(Stored data entries)

►

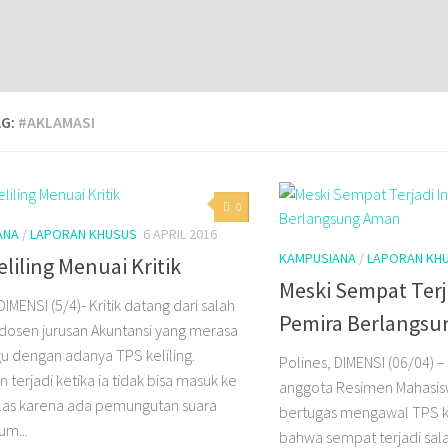
AG:
#AKLAMASI
0
ANA
/
LAPORAN KHUSUS
6 APRIL 2016
KAMPUSIANA
/
LAPORAN KH
liling Menuai Kritik
Meski Sempat Terj
DIMENSI (5/4)- Kritik datang dari salah
Pemira Berlangs
dosen jurusan Akuntansi yang merasa
u dengan adanya TPS keliling.
Polines, DIMENSI (06/04) 
terjadi ketika ia tidak bisa masuk ke
anggota Resimen Mahasis
las karena ada pemungutan suara
bertugas mengawal TPS ke
um...
bahwa sempat terjadi sal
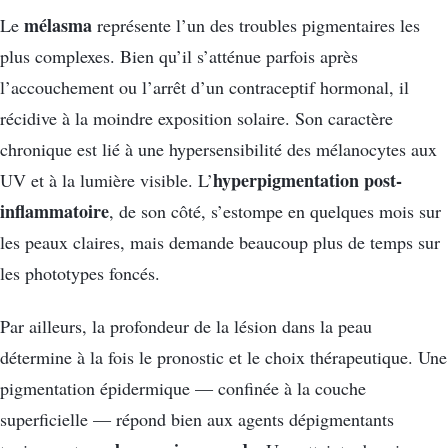
mélasma
Le
représente l’un des troubles pigmentaires les
plus complexes. Bien qu’il s’atténue parfois après
l’accouchement ou l’arrêt d’un contraceptif hormonal, il
récidive à la moindre exposition solaire. Son caractère
chronique est lié à une hypersensibilité des mélanocytes aux
hyperpigmentation post-
UV et à la lumière visible. L’
inflammatoire
, de son côté, s’estompe en quelques mois sur
les peaux claires, mais demande beaucoup plus de temps sur
les phototypes foncés.
Par ailleurs, la profondeur de la lésion dans la peau
détermine à la fois le pronostic et le choix thérapeutique. Une
pigmentation épidermique — confinée à la couche
superficielle — répond bien aux agents dépigmentants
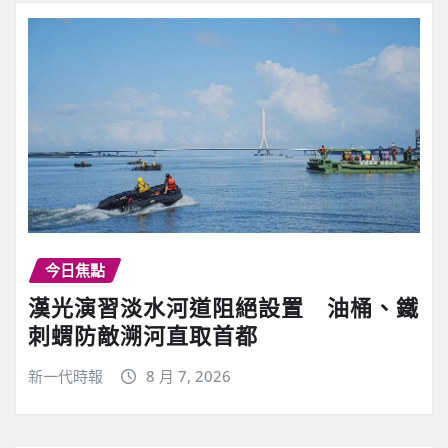
今日焦點
漢光演習淡水河道阻絕設置 油桶、鐵
刺蝟防敵溯河直取首都
新一代時報
8 月 7, 2026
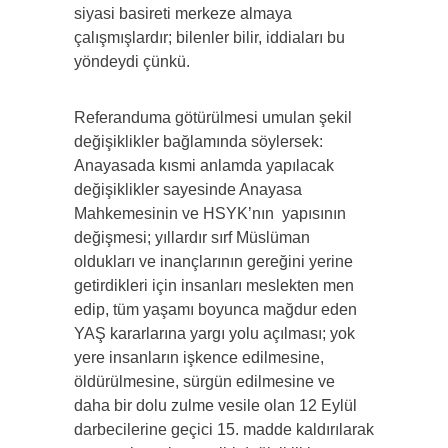
siyasi basireti merkeze almaya
çalışmışlardır; bilenler bilir, iddiaları bu
yöndeydi çünkü.
Referanduma götürülmesi umulan şekil
değişiklikler bağlamında söylersek:
Anayasada kısmi anlamda yapılacak
değişiklikler sayesinde Anayasa
Mahkemesinin ve HSYK’nın yapısının
değişmesi; yıllardır sırf Müslüman
oldukları ve inançlarının gereğini yerine
getirdikleri için insanları meslekten men
edip, tüm yaşamı boyunca mağdur eden
YAŞ kararlarına yargı yolu açılması; yok
yere insanların işkence edilmesine,
öldürülmesine, sürgün edilmesine ve
daha bir dolu zulme vesile olan 12 Eylül
darbecilerine geçici 15. madde kaldırılarak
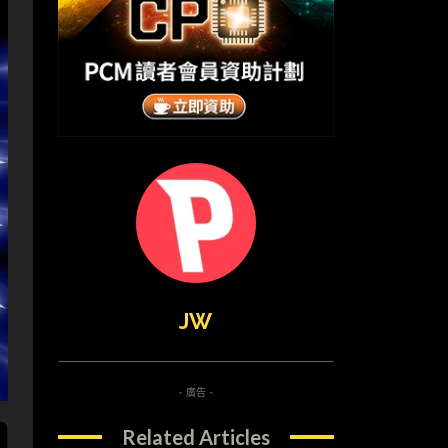
JW
- 廣告 -
Related Articles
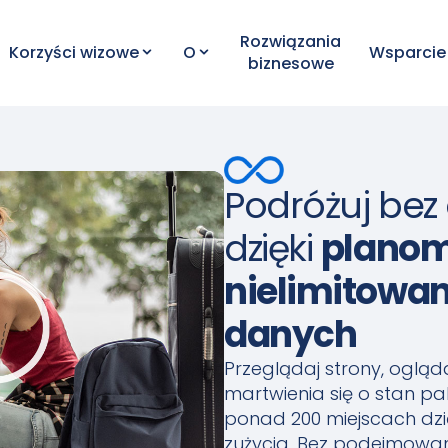
Rozwiązania
Korzyści wizowe
O
Wsparcie
biznesowe
Podróżuj be
dzięki
planom
nielimitowa
danych
Przeglądaj strony, oglądaj
martwienia się o stan pa
ponad 200 miejscach dzię
zużycia. Bez podejmowani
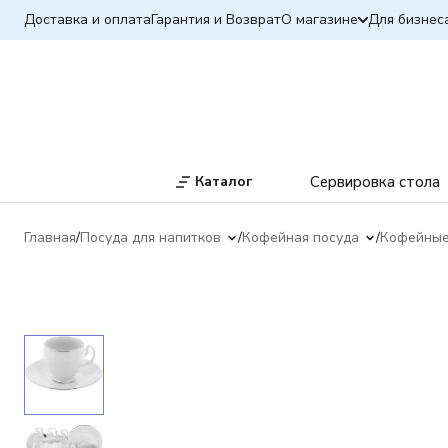
Доставка и оплата
Гарантия и Возврат
О магазине
Для бизнес
Каталог
Сервировка стола
Главная
Посуда для напитков
Кофейная посуда
Кофейные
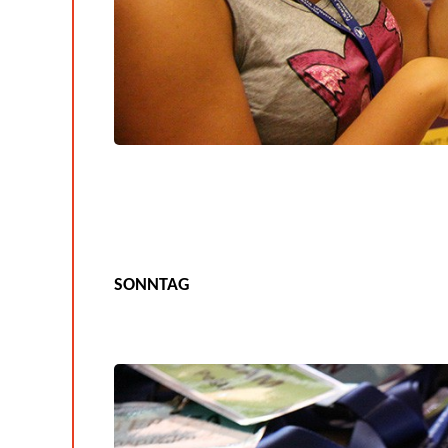
SONNTAG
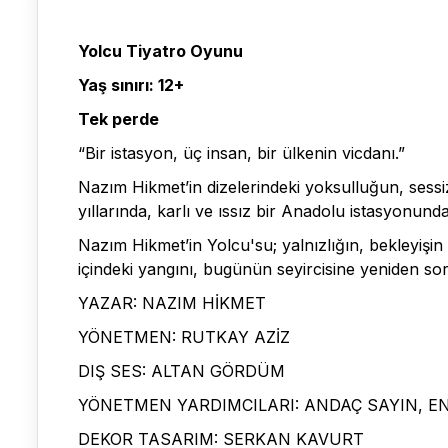
Yolcu Tiyatro Oyunu
Yaş sınırı: 12+
Tek perde
“Bir istasyon, üç insan, bir ülkenin vicdanı.”
Nazım Hikmet’in dizelerindeki yoksulluğun, sessizl
yıllarında, karlı ve ıssız bir Anadolu istasyonund
Nazım Hikmet’in Yolcu'su; yalnızlığın, bekleyişi
içindeki yangını, bugünün seyircisine yeniden so
YAZAR: NAZIM HİKMET
YÖNETMEN: RUTKAY AZİZ
DIŞ SES: ALTAN GÖRDÜM
YÖNETMEN YARDIMCILARI: ANDAÇ SAYIN, EN
DEKOR TASARIM: SERKAN KAVURT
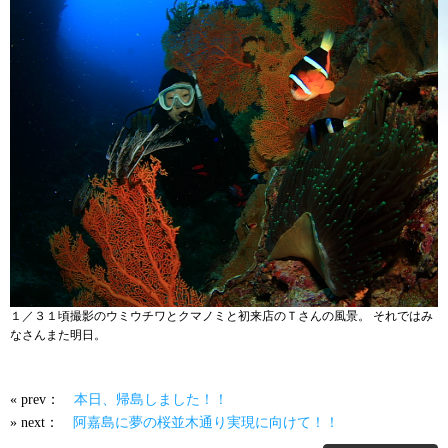
１／３１頃撮影のウミウチワとクマノミと初来店のＴさんの風景。 それではみ
なさんまた明日。
« prev：
本日、帰島しました！！
» next：
阿嘉島に夢の桜並木通り実現に向けて！！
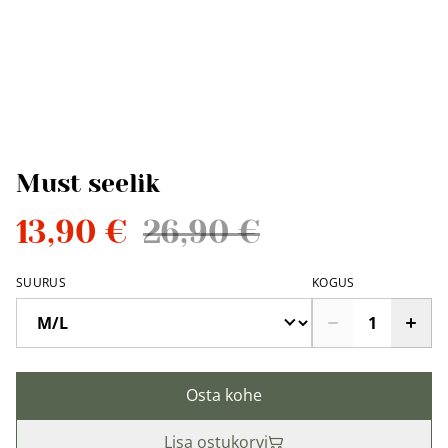
Must seelik
13,90 €
26,90 €
SUURUS
KOGUS
Osta kohe
Lisa ostukorvi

◄

Problem requirements: Copy every line of text in the records above word for word, leaving out the pictures.

Output for this exercise:
AG:
#AKLAMASI
0
ANA
/
LAPORAN KHUSUS
6 APRIL 2016
KAMPUSIANA
/
LAPORAN KH
liling Menuai Kritik
Meski Sempat Terj
DIMENSI (5/4)- Kritik datang dari salah
Pemira Berlangs
dosen jurusan Akuntansi yang merasa
u dengan adanya TPS keliling.
Polines, DIMENSI (06/04) 
terjadi ketika ia tidak bisa masuk ke
anggota Resimen Mahasis
las karena ada pemungutan suara
bertugas mengawal TPS ke
um...
bahwa sempat terjadi sal
mélasma
Le
représente l’un des troubles pigmentaires les
plus complexes. Bien qu’il s’atténue parfois après
l’accouchement ou l’arrêt d’un contraceptif hormonal, il
récidive à la moindre exposition solaire. Son caractère
chronique est lié à une hypersensibilité des mélanocytes aux
hyperpigmentation post-
UV et à la lumière visible. L’
inflammatoire
, de son côté, s’estompe en quelques mois sur
les peaux claires, mais demande beaucoup plus de temps sur
les phototypes foncés.
Par ailleurs, la profondeur de la lésion dans la peau
détermine à la fois le pronostic et le choix thérapeutique. Une
pigmentation épidermique — confinée à la couche
superficielle — répond bien aux agents dépigmentants
今日焦點
漢光演習淡水河道阻絕設置 油桶、鐵
刺蝟防敵溯河直取首都
新一代時報
8 月 7, 2026
siyasi basireti merkeze almaya
çalışmışlardır; bilenler bilir, iddiaları bu
yöndeydi çünkü.
Referanduma götürülmesi umulan şekil
değişiklikler bağlamında söylersek:
Anayasada kısmi anlamda yapılacak
değişiklikler sayesinde Anayasa
Mahkemesinin ve HSYK’nın yapısının
değişmesi; yıllardır sırf Müslüman
oldukları ve inançlarının gereğini yerine
getirdikleri için insanları meslekten men
edip, tüm yaşamı boyunca mağdur eden
YAŞ kararlarına yargı yolu açılması; yok
yere insanların işkence edilmesine,
öldürülmesine, sürgün edilmesine ve
daha bir dolu zulme vesile olan 12 Eylül
darbecilerine geçici 15. madde kaldırılarak
JW
- 廣告 -
Related Articles
Rozwiązania
Korzyści wizowe
O
Wsparcie
biznesowe
Podróżuj be
dzięki
planom
nielimitowa
danych
Przeglądaj strony, oglądaj
martwienia się o stan pa
ponad 200 miejscach dzię
zużycia. Bez podejmowani
Доставка и оплата
Гарантия и Возврат
О магазине
Для бизнес
Каталог
Сервировка стола
Главная
Посуда для напитков
Кофейная посуда
Кофейные
SONNTAG
Yolcu Tiyatro Oyunu
Yaş sınırı: 12+
Tek perde
“Bir istasyon, üç insan, bir ülkenin vicdanı.”
Nazım Hikmet’in dizelerindeki yoksulluğun, sessizl
yıllarında, karlı ve ıssız bir Anadolu istasyonund
Nazım Hikmet’in Yolcu'su; yalnızlığın, bekleyişi
içindeki yangını, bugünün seyircisine yeniden so
YAZAR: NAZIM HİKMET
YÖNETMEN: RUTKAY AZİZ
DIŞ SES: ALTAN GÖRDÜM
YÖNETMEN YARDIMCILARI: ANDAÇ SAYIN, EN
DEKOR TASARIM: SERKAN KAVURT
１／３１頃撮影のウミウチワとクマノミと初来店のＴさんの風景。 それではみ
なさんまた明日。
« prev：
本日、帰島しました！！
» next：
阿嘉島に夢の桜並木通り実現に向けて！！
Must seelik
13,90 €
26,90 €
SUURUS
KOGUS
Osta kohe
Lisa ostukorvi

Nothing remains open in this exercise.